Actually... never mind. That's not going to be the problem. Those compounds occur in grain alcohols. See how it says it is made from "CANE & GRAIN". The order matters. That means that it is over 50% sugar wash. You're tasting byproducts of stressed yeast in hot and fast fermentation.
RevRico
MegaDork
10/10/23 10:29 a.m.
lnlogauge said:
their sales are based entirely on marketing a product that tastes/looks like moonshine, without being actual moonshine. Its not like you're drinking the actual moonshine for the flavor, so I'm not sure what your expectations are here.
The actual moonshine I get is good though. No rubbing alcohol/lighter fluid/cheap swill taste. Even when Everclear 195 was still available it wasn't this nasty.
II'm gonna look around, I know I have some water filters I never installed somewhere. Can't hurt at this point, I just don't like throwing booze away. Except mezcal, I'll eat the worm and toss the rest.
Mndsm
MegaDork
10/10/23 10:38 a.m.
Stampie said:
First try running it through a Britta type filter. Or some activated carbon and a coffee filter. Remind me of a relative who was all proud of some legal "moonshine" they got. Tasted like E36 M3. After looking the bottle over I realized they were using pure corn syrup. I refused to drink it.
Came here to say exactly this- and stampie is much smarter at whiskey than i am.
I think I'd use it as a food safe cleaning fluid. Wipe out your microwave with it, that sort of thing.
Noddaz
PowerDork
10/11/23 7:33 a.m.
That will fix it. And maybe clean the drain.
You have run into a great historical example.
What you are experiencing is the precise reason why mixed drinks exist. When illegal moonshine (e.g. Bathroom Gin) started to be produces heavily after the passage of the 18th amendment, it, as you are observing, tasted horrific. In order to make it even somewhat palatable, they created mixed drinks!

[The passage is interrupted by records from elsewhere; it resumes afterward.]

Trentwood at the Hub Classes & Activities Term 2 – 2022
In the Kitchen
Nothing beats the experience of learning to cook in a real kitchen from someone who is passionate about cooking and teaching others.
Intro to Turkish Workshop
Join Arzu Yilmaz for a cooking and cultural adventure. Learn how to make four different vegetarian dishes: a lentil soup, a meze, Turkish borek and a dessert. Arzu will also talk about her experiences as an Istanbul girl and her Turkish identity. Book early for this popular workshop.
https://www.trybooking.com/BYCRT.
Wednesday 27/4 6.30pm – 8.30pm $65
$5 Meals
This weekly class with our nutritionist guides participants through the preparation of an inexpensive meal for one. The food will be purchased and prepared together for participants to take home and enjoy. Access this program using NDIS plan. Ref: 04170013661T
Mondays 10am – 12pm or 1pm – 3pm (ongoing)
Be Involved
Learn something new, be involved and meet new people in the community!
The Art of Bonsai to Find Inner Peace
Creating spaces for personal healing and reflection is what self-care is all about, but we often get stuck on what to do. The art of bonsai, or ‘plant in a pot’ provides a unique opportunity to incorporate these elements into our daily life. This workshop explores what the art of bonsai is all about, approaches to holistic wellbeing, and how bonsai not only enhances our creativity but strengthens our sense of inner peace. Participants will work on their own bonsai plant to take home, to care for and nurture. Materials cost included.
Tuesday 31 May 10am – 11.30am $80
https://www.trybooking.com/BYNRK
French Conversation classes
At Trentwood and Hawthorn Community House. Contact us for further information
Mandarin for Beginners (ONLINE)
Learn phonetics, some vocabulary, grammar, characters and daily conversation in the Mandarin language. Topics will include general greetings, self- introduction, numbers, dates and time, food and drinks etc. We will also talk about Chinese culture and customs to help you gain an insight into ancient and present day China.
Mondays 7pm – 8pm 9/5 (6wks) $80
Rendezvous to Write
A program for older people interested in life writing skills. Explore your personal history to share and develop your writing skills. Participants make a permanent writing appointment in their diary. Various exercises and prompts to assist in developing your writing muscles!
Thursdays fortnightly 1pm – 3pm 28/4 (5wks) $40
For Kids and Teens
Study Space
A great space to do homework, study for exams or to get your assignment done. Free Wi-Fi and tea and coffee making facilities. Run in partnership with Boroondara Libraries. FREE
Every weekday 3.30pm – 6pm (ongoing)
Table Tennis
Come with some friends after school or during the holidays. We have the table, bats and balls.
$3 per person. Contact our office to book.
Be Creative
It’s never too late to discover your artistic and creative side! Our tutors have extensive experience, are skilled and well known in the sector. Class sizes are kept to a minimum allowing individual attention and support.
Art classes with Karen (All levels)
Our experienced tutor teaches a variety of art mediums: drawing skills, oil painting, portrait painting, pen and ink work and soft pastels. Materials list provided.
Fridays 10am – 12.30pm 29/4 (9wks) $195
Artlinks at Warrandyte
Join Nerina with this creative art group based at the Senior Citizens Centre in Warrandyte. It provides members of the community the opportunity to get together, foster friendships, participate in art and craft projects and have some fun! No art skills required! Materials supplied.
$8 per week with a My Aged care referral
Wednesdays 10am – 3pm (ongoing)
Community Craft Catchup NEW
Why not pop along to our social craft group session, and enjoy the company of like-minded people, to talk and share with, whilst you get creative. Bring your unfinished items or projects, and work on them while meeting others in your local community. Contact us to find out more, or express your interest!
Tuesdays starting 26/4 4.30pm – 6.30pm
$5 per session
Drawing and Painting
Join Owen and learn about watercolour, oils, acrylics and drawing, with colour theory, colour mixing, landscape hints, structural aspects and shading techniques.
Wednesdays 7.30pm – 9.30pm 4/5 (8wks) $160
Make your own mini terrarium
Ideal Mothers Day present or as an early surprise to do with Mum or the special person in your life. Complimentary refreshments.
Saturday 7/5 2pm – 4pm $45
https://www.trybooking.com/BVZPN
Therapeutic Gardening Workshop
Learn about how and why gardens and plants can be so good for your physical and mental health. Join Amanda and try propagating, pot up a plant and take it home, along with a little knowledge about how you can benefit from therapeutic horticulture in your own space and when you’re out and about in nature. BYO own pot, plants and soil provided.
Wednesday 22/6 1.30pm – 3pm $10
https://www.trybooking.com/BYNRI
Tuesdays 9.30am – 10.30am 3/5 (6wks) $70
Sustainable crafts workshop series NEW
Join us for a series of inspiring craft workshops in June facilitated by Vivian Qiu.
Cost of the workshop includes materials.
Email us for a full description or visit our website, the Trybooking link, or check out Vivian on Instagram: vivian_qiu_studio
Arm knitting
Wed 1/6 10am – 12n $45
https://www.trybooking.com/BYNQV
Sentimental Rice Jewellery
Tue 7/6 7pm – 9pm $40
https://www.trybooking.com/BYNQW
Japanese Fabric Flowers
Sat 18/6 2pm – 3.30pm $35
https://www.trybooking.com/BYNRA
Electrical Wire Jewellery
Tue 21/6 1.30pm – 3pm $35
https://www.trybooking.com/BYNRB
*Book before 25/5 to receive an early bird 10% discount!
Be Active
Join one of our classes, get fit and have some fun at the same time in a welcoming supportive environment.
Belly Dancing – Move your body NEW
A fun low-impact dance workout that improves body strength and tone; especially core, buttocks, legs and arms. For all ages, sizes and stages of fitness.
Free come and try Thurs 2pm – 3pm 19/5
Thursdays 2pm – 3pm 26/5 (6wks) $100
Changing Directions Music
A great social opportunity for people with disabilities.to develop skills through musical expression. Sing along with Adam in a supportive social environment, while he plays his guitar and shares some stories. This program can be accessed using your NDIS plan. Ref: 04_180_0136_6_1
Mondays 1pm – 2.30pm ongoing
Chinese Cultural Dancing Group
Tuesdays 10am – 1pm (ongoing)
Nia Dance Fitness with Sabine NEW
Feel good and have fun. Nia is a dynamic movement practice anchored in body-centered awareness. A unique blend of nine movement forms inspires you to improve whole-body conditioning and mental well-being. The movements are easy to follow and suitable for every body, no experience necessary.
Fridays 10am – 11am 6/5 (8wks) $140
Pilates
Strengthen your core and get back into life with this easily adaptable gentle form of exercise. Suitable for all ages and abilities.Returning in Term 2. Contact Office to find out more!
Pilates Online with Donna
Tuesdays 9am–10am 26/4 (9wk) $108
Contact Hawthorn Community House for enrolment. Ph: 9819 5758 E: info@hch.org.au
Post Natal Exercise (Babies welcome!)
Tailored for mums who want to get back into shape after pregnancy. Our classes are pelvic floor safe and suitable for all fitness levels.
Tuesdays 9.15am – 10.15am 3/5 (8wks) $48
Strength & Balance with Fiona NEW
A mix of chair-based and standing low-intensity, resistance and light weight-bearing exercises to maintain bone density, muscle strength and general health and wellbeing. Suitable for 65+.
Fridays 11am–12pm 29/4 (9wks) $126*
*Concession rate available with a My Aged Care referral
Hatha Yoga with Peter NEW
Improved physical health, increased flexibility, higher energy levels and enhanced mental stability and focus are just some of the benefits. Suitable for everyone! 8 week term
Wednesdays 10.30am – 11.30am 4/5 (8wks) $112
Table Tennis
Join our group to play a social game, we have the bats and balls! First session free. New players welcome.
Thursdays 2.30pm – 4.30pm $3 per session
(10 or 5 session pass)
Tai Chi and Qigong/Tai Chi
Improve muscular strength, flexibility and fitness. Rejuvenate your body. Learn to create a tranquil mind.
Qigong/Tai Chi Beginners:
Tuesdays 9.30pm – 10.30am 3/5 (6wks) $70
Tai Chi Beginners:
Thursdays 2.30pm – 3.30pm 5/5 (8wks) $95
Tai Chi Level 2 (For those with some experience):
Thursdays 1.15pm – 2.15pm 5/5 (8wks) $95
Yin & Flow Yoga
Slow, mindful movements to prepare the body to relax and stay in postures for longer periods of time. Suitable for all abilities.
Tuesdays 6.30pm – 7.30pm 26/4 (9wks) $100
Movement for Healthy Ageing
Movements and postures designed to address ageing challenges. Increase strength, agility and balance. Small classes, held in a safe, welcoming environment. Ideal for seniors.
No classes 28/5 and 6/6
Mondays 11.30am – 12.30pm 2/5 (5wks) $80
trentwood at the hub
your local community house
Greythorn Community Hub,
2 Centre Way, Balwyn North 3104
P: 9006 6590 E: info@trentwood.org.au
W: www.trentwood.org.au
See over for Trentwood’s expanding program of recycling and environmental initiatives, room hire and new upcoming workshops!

Also, as a Maryland Rye Guy. I'll never understand anyone in the Smokies or Appalachia who isn't doing Single Malt or at least Bourbon. That goes for southern Indiana and Ohio as well, not just Tennessee and Kentucky. The western side of that range is the best aging conditions you'll get outside of the Pacific Northwest. Outside of Alberta grain, milled and malted to age on Pudget or Vancouver sound, you won't get a better pour that American single malt whiskey than what that region can produce, yet for some reason Tennessee, Georgia, Western NC, West Virginia, South Eastern Virginia and Southern Ohio seem to push the lazy, quicker shine because their great great grandpapi did during prohibition to pump volume. That's like celebrating cutting coke or cooking up crack, instead of flying planes of uncut up on character flights from La Paz. Use your talents to distill and age something better.
I will add. Everybody I know says they know somebody that makes small batch moonshine. That's more difficult to find and rare and better than anything than anybody else has ever had. And everything else that they've had is terrible except for this mystical jar who the distiller of went into hiding when Chicago Antifa took over Missouri Stage Rally when the Foggs sold that Pacific Northwest Dirtfish Rally Media doesn't want you to know about. I've had Vermont Sports Car Maple Syrup, but I've never had this allegedly drinkable, smooth "enjoyable" shine. I suspect that we'll see CyberTrucks in Kiev before I ever taste a sip that's worthy of drinking over a Single Malt.
Mix it in with the lawnmower gas.......
This is a superior shot to methshine.
CJ
Dork
11/28/23 9:47 p.m.
My brother had friends who used to buy Big Name Whiskey barrels at garden centers - they figured out that they could dump a couple of gallons of Everclear in them and let it soak for awhile. What they pulled out in six months (?) or a year (?) wasn't Big Name Whiskey, but it was definitely drinkable when knocked down to 80 proof. Supposedly, this is why you can't buy whole whiskey barrels anymore - they are all cut in half now. No, I never had any. Brother did and says it was worth the effort.
Of course, what these guys were starting with was Everclear, not the E36 M3 that you have.